__Exercise details__
An exact reprint of the whole listing is what the answer must contain.

□ □ □ □ □ □ □

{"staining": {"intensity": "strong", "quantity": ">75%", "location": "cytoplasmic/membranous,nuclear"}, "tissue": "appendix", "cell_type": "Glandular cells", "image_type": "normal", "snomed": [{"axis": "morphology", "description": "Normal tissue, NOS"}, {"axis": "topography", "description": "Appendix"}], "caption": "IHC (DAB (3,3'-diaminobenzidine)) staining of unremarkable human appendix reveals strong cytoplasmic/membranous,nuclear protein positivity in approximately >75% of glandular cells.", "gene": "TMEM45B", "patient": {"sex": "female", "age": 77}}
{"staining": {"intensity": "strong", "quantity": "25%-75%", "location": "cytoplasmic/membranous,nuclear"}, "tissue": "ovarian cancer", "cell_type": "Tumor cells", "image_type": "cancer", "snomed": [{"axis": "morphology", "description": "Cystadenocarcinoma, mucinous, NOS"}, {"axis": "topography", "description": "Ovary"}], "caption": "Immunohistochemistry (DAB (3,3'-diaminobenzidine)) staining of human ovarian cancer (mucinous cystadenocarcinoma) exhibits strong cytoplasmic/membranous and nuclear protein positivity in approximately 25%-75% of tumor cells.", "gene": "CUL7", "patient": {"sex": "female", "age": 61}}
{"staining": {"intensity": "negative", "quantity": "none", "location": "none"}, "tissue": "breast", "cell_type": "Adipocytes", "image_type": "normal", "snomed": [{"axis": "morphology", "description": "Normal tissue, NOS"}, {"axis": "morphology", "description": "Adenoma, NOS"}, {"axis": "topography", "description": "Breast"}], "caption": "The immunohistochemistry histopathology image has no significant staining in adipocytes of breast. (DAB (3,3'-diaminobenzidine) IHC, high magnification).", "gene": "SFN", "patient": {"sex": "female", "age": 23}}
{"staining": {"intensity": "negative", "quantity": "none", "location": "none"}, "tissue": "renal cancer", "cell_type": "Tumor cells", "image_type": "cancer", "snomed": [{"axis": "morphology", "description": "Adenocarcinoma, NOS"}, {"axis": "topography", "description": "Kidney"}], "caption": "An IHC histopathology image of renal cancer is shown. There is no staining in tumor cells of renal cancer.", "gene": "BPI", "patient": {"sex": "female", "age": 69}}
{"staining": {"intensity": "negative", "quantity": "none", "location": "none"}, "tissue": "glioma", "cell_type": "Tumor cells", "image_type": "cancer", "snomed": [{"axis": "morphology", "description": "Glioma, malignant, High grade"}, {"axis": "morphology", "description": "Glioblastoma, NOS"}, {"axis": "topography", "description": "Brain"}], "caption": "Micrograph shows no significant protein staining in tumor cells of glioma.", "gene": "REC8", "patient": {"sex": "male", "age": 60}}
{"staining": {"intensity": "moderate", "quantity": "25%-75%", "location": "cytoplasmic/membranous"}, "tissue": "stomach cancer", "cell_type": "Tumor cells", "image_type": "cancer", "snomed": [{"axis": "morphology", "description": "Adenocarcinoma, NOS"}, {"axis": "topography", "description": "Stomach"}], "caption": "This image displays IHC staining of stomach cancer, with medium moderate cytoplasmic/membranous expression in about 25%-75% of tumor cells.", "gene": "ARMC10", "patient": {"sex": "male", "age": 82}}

□ □ □ □ □ □ □

__Solution below__
{"staining": {"intensity": "strong", "quantity": ">75%", "location": "cytoplasmic/membranous,nuclear"}, "tissue": "appendix", "cell_type": "Glandular cells", "image_type": "normal", "snomed": [{"axis": "morphology", "description": "Normal tissue, NOS"}, {"axis": "topography", "description": "Appendix"}], "caption": "IHC (DAB (3,3'-diaminobenzidine)) staining of unremarkable human appendix reveals strong cytoplasmic/membranous,nuclear protein positivity in approximately >75% of glandular cells.", "gene": "TMEM45B", "patient": {"sex": "female", "age": 77}}
{"staining": {"intensity": "strong", "quantity": "25%-75%", "location": "cytoplasmic/membranous,nuclear"}, "tissue": "ovarian cancer", "cell_type": "Tumor cells", "image_type": "cancer", "snomed": [{"axis": "morphology", "description": "Cystadenocarcinoma, mucinous, NOS"}, {"axis": "topography", "description": "Ovary"}], "caption": "Immunohistochemistry (DAB (3,3'-diaminobenzidine)) staining of human ovarian cancer (mucinous cystadenocarcinoma) exhibits strong cytoplasmic/membranous and nuclear protein positivity in approximately 25%-75% of tumor cells.", "gene": "CUL7", "patient": {"sex": "female", "age": 61}}
{"staining": {"intensity": "negative", "quantity": "none", "location": "none"}, "tissue": "breast", "cell_type": "Adipocytes", "image_type": "normal", "snomed": [{"axis": "morphology", "description": "Normal tissue, NOS"}, {"axis": "morphology", "description": "Adenoma, NOS"}, {"axis": "topography", "description": "Breast"}], "caption": "The immunohistochemistry histopathology image has no significant staining in adipocytes of breast. (DAB (3,3'-diaminobenzidine) IHC, high magnification).", "gene": "SFN", "patient": {"sex": "female", "age": 23}}
{"staining": {"intensity": "negative", "quantity": "none", "location": "none"}, "tissue": "renal cancer", "cell_type": "Tumor cells", "image_type": "cancer", "snomed": [{"axis": "morphology", "description": "Adenocarcinoma, NOS"}, {"axis": "topography", "description": "Kidney"}], "caption": "An IHC histopathology image of renal cancer is shown. There is no staining in tumor cells of renal cancer.", "gene": "BPI", "patient": {"sex": "female", "age": 69}}
{"staining": {"intensity": "negative", "quantity": "none", "location": "none"}, "tissue": "glioma", "cell_type": "Tumor cells", "image_type": "cancer", "snomed": [{"axis": "morphology", "description": "Glioma, malignant, High grade"}, {"axis": "morphology", "description": "Glioblastoma, NOS"}, {"axis": "topography", "description": "Brain"}], "caption": "Micrograph shows no significant protein staining in tumor cells of glioma.", "gene": "REC8", "patient": {"sex": "male", "age": 60}}
{"staining": {"intensity": "moderate", "quantity": "25%-75%", "location": "cytoplasmic/membranous"}, "tissue": "stomach cancer", "cell_type": "Tumor cells", "image_type": "cancer", "snomed": [{"axis": "morphology", "description": "Adenocarcinoma, NOS"}, {"axis": "topography", "description": "Stomach"}], "caption": "This image displays IHC staining of stomach cancer, with medium moderate cytoplasmic/membranous expression in about 25%-75% of tumor cells.", "gene": "ARMC10", "patient": {"sex": "male", "age": 82}}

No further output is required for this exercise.